# Reading passage:
A "random" bunch of numbers, is not so random!
Introduction
Let’s say that you are doing a demographics survey where you ask people about their salaries, monthly expenses, their ages, and a bunch of other demographics. At the end, you write all these numbers in a big giant table. Now ask yourself this question:
How many times do you plan to see the digit “1” in the table?
You are probably thinking, it is plainly 10% of the times, since one of the digits from 0 to 9 will be there, and it is mostly just a bunch of random numbers.
Okay, now ask yourself this question:
How many times is there “1” as the leading significant digit?
Well, it is not so hard. Since 0 cannot be the leading significant digit, so again it is random between 1 to 9. So the answer is 1/9 or about 11.11% of the times.
Unfortunately, this is mostly WRONG!
You will see the digit “1” as the first nonzero digit approximately 30% of the times!
Let’s try again with a different scenario: Let’s consider a bunch of numbers containing the batting scorecard of various cricketers. And to this, let’s add a wildly different dataset about the humidity of Kolkata for the last 2 years.
Now ask yourself the same question: How many times would you see the digit “1” as the first significant digit?
The answer is still the same: It is about 30%.
It looks like the seemingly random bunch of numbers follow some universal law of pattern about their digits. The following is the first statement of this law:
The law of probability of the occurrence of numbers is such that all mantissae of their logarithms are equally likely — Simon Newcomb
A more mathematically precise statement is given by Frank Benford, after whom the law was named “Benford’s Law”.
What it means is that:
The probability that the first digit is 1 is about 30.1%.
The probability that the first significant digit is 2 is about 17.6%.
…
The probability that the first significant digit is 9 is merely 4.5%.
That is, the probability of the first significant digit decaying logarithmically.

# Problems and tasks:
[a] Repeat the part of the article on Benford's Law that begins at the words "Okay, now ask" and stops after "first significant digit?", copying it word for word.
[b] According to the article on Benford's Law, are these statements true? Answer yes or no for each, and quote the words from the article that decide it. (i) The law takes its name from Frank Benford. (ii) The digit 9 is the first significant digit about 11.11% of the time. (iii) The second dataset in the cricket example records the humidity of Kolkata over the last 2 years.
[c] Extend the article on Benford's Law, picking up after its last sentence.
The data after this point is separate from the article on Benford's Law.

# Supplied data:
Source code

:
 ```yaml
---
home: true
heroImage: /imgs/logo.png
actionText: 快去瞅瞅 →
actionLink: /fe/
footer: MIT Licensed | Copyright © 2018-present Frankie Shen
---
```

# Written answers:
[a]
Okay, now ask yourself this question:
How many times is there “1” as the leading significant digit?
Well, it is not so hard. Since 0 cannot be the leading significant digit, so again it is random between 1 to 9. So the answer is 1/9 or about 11.11% of the times.
Unfortunately, this is mostly WRONG!
You will see the digit “1” as the first nonzero digit approximately 30% of the times!
Let’s try again with a different scenario: Let’s consider a bunch of numbers containing the batting scorecard of various cricketers. And to this, let’s add a wildly different dataset about the humidity of Kolkata for the last 2 years.
Now ask yourself the same question: How many times would you see the digit “1” as the first significant digit?

[b]
(i) Yes: "A more mathematically precise statement is given by Frank Benford, after whom the law was named “Benford’s Law”."
(ii) No: "The probability that the first significant digit is 9 is merely 4.5%."
(iii) Yes: "let’s add a wildly different dataset about the humidity of Kolkata for the last 2 years."

[c]
Apparently, the bunch of random numbers does not have randomly distributed digits. In this post, we will explore some more interesting empirical evidence of this law, their applications, and try to understand theoretically why it holds.
More empirical evidence
To convince you further, here’s what I did. I took last year’s share prices for some of the largest stocks, in India and in US, namely:
Reliance, HDFC Bank, Tata Motors, Infosys from Indian stocks.
Apple, Microsoft and Walmart, from US stocks.
After I collected the data from Yahoo Finance, Then, I calculated the percentage return and use the following code snippet to calculate the most significant digit of the return numbers.
And the result of the frequency distribution of the digits was again — as you have guessed — the “Benford’s law”.
A bit of history lessons
Simon Newcomb, in 1881, was performing some experiments to measure the speed of light. During one of these experiments, for some calculations, he needed to look up some logarithmic tables (In 1881, we did not have computers to calculate logarithms so easily). These tables were arranged in an alphabetical way, so the first pages would contain logarithms of numbers that start with 1. Then, we would have the next few pages with logarithms of numbers that start with 2 and so on.
What Newcomb observed is that, the first few pages of the table are more worn out than the rest of the booklet, as if most people are interested in finding logarithms of numbers that begin with 1, compared to finding logs of numbers that begin with 2 or more. So, he just made a mere comment that possibly the digit of seemingly natural physical constants has a pattern.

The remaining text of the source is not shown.